Work instruction:
Copy out every one of the records below word for word, leaving the pictures out of your answer.
<<<<
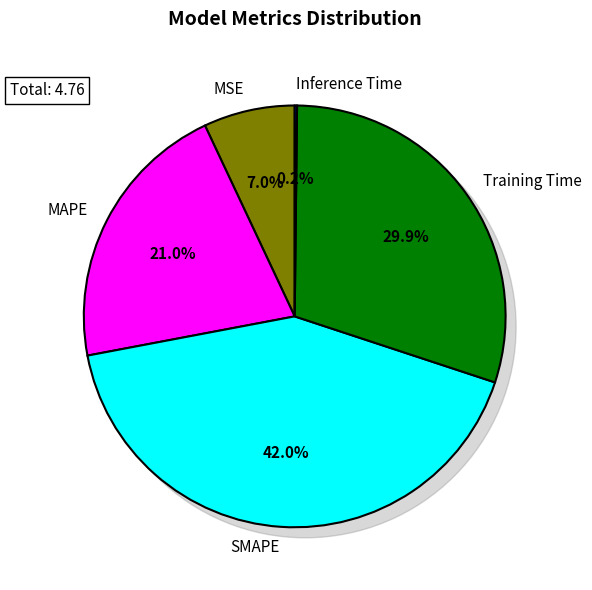

What is the change in value from MAPE to SMAPE?

+1.0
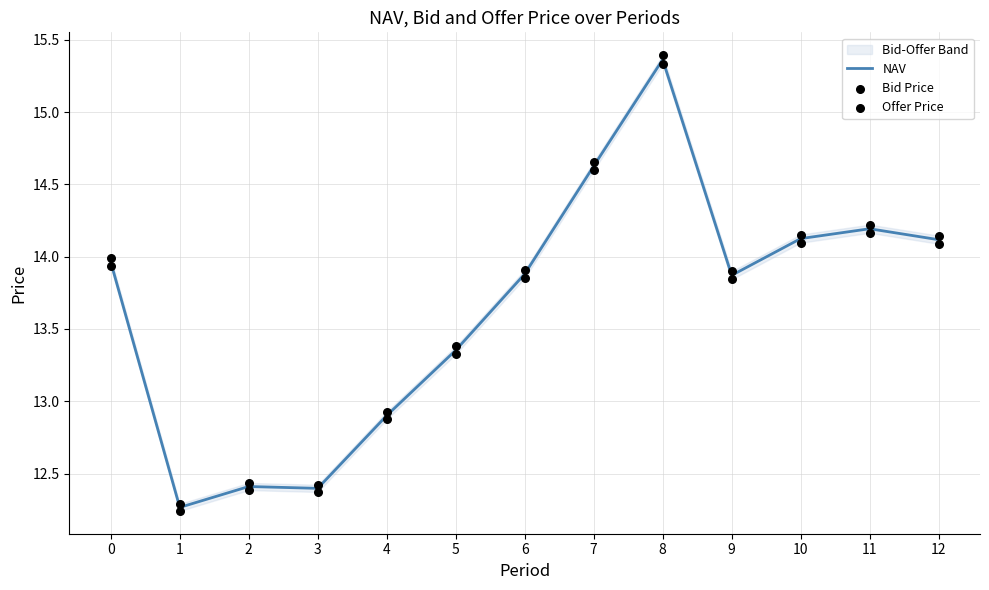

At how many categories does at least one series exceed 12?

13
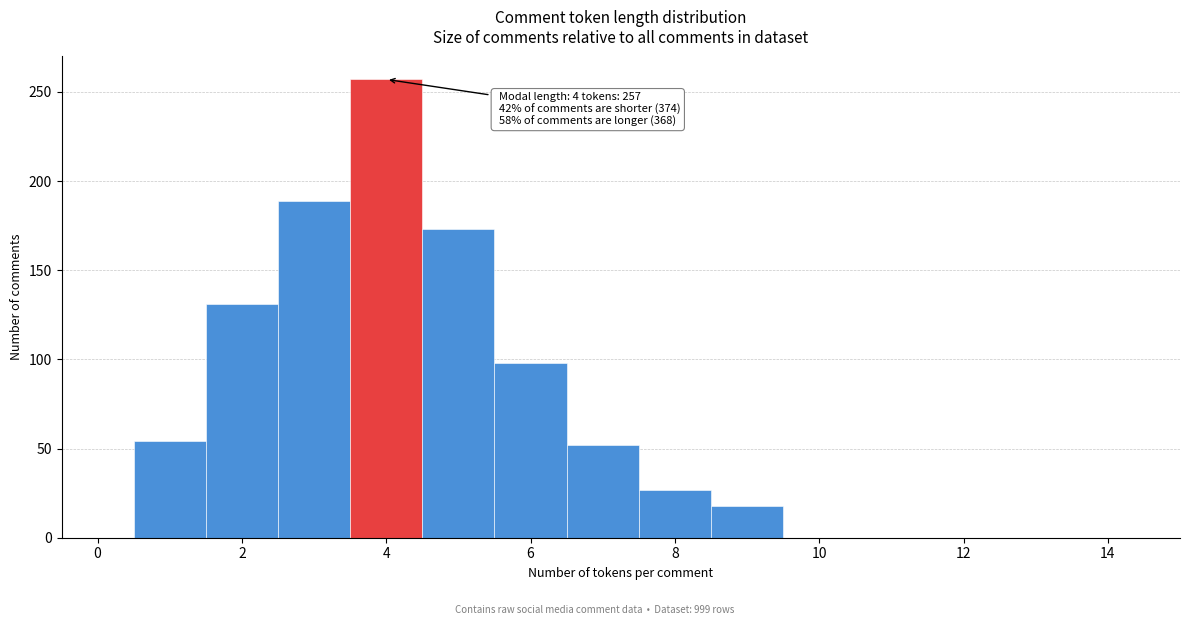

Which range on the x-axis has the tallest bar?

3.5 to 4.5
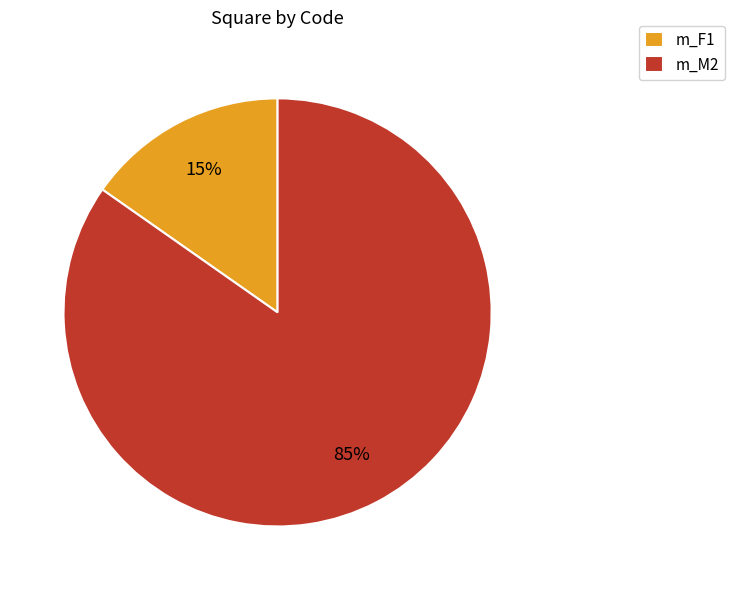

Is the sum of m_F1 and m_M2 greater than half?

Yes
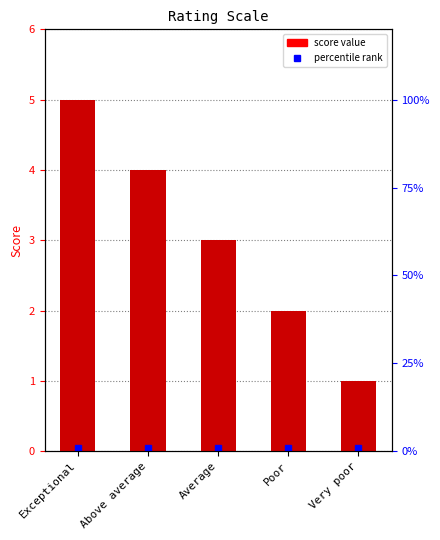

List the labels in order of value, largest first.

Exceptional, Above average, Average, Poor, Very poor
>>>>
Exercise result:
What is the change in value from MAPE to SMAPE?

+1.0

At how many categories does at least one series exceed 12?

13

Which range on the x-axis has the tallest bar?

3.5 to 4.5

Is the sum of m_F1 and m_M2 greater than half?

Yes

List the labels in order of value, largest first.

Exceptional, Above average, Average, Poor, Very poor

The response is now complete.